▸ **THE RECORDS**:
_____

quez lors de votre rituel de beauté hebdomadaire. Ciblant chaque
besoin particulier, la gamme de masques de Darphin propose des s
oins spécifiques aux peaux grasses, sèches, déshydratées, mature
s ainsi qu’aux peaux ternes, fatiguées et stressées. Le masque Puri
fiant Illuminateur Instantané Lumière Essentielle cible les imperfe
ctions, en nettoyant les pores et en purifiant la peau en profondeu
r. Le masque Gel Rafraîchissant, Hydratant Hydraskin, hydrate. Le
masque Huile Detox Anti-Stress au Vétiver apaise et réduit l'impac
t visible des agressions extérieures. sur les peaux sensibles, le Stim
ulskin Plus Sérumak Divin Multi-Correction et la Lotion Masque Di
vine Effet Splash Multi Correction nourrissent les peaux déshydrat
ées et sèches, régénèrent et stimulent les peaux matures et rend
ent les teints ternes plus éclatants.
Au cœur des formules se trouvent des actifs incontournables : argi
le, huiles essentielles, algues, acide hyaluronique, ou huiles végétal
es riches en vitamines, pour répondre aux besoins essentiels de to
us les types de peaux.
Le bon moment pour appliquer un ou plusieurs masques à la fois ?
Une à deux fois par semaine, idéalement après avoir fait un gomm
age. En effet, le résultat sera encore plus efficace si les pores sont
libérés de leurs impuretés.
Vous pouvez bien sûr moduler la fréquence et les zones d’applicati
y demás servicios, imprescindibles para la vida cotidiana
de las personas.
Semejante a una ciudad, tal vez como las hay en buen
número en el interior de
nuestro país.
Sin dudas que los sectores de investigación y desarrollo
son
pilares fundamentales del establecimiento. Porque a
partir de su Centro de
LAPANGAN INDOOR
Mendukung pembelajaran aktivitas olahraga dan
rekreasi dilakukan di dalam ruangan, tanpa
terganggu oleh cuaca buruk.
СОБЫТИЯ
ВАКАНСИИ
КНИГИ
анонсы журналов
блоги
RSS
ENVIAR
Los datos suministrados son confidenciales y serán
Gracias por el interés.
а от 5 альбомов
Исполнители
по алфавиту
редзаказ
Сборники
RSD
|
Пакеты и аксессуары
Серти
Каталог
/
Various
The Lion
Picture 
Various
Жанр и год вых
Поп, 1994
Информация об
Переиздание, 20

_____

▸ **TASK TO CARRY OUT**:
Can you rewrite every line of text in the items above as a JSON list of strings, one string per line, with blank lines left out?

▸ **EXERCISE ANSWER**:
[
  "quez lors de votre rituel de beauté hebdomadaire. Ciblant chaque",
  "besoin particulier, la gamme de masques de Darphin propose des s",
  "oins spécifiques aux peaux grasses, sèches, déshydratées, mature",
  "s ainsi qu’aux peaux ternes, fatiguées et stressées. Le masque Puri",
  "fiant Illuminateur Instantané Lumière Essentielle cible les imperfe",
  "ctions, en nettoyant les pores et en purifiant la peau en profondeu",
  "r. Le masque Gel Rafraîchissant, Hydratant Hydraskin, hydrate. Le",
  "masque Huile Detox Anti-Stress au Vétiver apaise et réduit l'impac",
  "t visible des agressions extérieures. sur les peaux sensibles, le Stim",
  "ulskin Plus Sérumak Divin Multi-Correction et la Lotion Masque Di",
  "vine Effet Splash Multi Correction nourrissent les peaux déshydrat",
  "ées et sèches, régénèrent et stimulent les peaux matures et rend",
  "ent les teints ternes plus éclatants.",
  "Au cœur des formules se trouvent des actifs incontournables : argi",
  "le, huiles essentielles, algues, acide hyaluronique, ou huiles végétal",
  "es riches en vitamines, pour répondre aux besoins essentiels de to",
  "us les types de peaux.",
  "Le bon moment pour appliquer un ou plusieurs masques à la fois ?",
  "Une à deux fois par semaine, idéalement après avoir fait un gomm",
  "age. En effet, le résultat sera encore plus efficace si les pores sont",
  "libérés de leurs impuretés.",
  "Vous pouvez bien sûr moduler la fréquence et les zones d’applicati",
  "y demás servicios, imprescindibles para la vida cotidiana",
  "de las personas.",
  "Semejante a una ciudad, tal vez como las hay en buen",
  "número en el interior de",
  "nuestro país.",
  "Sin dudas que los sectores de investigación y desarrollo",
  "son",
  "pilares fundamentales del establecimiento. Porque a",
  "partir de su Centro de",
  "LAPANGAN INDOOR",
  "Mendukung pembelajaran aktivitas olahraga dan",
  "rekreasi dilakukan di dalam ruangan, tanpa",
  "terganggu oleh cuaca buruk.",
  "СОБЫТИЯ",
  "ВАКАНСИИ",
  "КНИГИ",
  "анонсы журналов",
  "блоги",
  "RSS",
  "ENVIAR",
  "Los datos suministrados son confidenciales y serán",
  "Gracias por el interés.",
  "а от 5 альбомов",
  "Исполнители",
  "по алфавиту",
  "редзаказ",
  "Сборники",
  "RSD",
  "|",
  "Пакеты и аксессуары",
  "Серти",
  "Каталог",
  "/",
  "Various",
  "The Lion",
  "Picture ",
  "Various",
  "Жанр и год вых",
  "Поп, 1994",
  "Информация об",
  "Переиздание, 20"
]